His physicality really puts a lot of mental and physical pressure on his opponents. That, more than anything else, describes the uphill task that the top middleweights in the world are confronted with when they touch gloves with the “alpha” fighter in the division, WBA/IBO title holder Gennady Golovkin 31-0 (28).
This Saturday night, Golovkin will defend his title straps against Martin Murray 29-1-1 (12). Murray has never been down or stopped in 31 professional bouts. Murray has no discernible style, though he’s very tough minded, physically strong..but he’s not much of a puncher. He also tends to push his punches, and those are the type of shots that Golovkin usually walks through. Actually, Murray couldn’t be more wrong for Gennady stylistically.
Murray has reiterated during the past few weeks that he’s been studying Golovkin and he and his brain-trust have devised a plan which will lead to him being successful and ultimately beating Golovkin. The plan probably calls for him staying off the ropes and using the ring, while trying to clinch when Golovkin gets inside or close. All fighters need to believe in themselves if they are to have a chance to beat the best of the best. The problem is, they need the physical tools necessary to execute their strategy, and if they don’t possess them, the odds are overwhelmingly against them winning.
Everyone knows by now that Golovkin is going to carry the fight, regardless of who the opponent is in front of him. Gennady’s steady aggression and pressure force his opponents to address his strength and punching power above all else. He wants to crash them with big shots to the head and body with both hands, assuming that they’ll be hurt and a sitting duck for him to finish off with clean shots because they’re already too hurt to evade or escape.
So what are the choices if you’re facing him? Well, with him bearing down on you, which is very draining psychologically, one’s first instinct is to cut loose and let your hands go, looking to impede and disrupt him just enough so you can get to another spot where it’s a little safer – before he gets there. The problem with that is, if you’re rushing your shots just to stymie him, then you can’t really nail him that hard.
Once he senses that there really isn’t that much danger in him pushing the fight and not much of a price to pay for coming in, he’ll begin to come in harder. It’s easy when you’re an attacker like Golovkin to feed off of your opponents’ unwillingness to engage with you and grow even more confident with each passing round.

**Supplied data**
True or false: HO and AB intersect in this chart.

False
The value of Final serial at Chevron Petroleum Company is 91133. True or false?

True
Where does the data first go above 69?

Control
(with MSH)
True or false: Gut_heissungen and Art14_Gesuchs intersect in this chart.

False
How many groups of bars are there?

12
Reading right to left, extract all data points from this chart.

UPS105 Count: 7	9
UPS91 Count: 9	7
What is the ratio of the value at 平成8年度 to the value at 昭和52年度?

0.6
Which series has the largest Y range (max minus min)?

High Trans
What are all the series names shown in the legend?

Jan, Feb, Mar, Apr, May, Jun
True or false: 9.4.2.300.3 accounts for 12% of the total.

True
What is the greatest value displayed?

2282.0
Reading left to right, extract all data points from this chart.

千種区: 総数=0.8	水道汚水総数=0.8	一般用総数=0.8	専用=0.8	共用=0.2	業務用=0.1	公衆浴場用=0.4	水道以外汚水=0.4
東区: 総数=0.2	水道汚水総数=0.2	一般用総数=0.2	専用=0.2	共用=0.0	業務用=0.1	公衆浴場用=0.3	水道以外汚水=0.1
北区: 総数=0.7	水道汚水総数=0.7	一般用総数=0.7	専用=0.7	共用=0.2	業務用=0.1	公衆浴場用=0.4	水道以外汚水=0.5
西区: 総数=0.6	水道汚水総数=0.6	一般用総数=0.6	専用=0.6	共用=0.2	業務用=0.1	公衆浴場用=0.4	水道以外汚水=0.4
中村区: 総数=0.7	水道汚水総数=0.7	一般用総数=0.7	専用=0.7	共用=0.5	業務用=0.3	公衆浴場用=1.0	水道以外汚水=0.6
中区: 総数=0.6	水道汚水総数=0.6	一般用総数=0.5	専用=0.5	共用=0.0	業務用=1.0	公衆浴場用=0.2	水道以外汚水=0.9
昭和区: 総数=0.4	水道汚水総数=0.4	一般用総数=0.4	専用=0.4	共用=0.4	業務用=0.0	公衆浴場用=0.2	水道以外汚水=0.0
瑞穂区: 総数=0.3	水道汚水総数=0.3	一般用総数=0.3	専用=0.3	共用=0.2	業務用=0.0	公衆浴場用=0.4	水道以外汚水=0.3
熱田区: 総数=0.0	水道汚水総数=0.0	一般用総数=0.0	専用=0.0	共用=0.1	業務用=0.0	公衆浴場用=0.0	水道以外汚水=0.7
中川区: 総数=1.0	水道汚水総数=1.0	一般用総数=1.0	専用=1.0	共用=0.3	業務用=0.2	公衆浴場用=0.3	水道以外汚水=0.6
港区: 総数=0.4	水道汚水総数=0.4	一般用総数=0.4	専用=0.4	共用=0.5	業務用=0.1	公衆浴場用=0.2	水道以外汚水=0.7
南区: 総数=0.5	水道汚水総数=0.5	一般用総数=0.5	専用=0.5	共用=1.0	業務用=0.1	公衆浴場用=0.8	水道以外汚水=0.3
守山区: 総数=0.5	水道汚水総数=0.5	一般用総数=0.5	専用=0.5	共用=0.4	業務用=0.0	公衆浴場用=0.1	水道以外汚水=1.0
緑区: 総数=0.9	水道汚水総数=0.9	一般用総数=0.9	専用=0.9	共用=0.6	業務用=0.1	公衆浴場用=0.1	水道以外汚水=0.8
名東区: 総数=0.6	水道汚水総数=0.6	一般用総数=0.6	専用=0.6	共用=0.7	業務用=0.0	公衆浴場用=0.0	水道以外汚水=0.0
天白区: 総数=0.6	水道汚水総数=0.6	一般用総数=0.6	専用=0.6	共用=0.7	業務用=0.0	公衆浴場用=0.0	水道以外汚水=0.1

**Exercise directions**
List every action that the boxing preview says Murray's plan probably calls for.

**Task solution**
- Staying off the ropes
- Using the ring
- Trying to clinch when Golovkin gets inside or close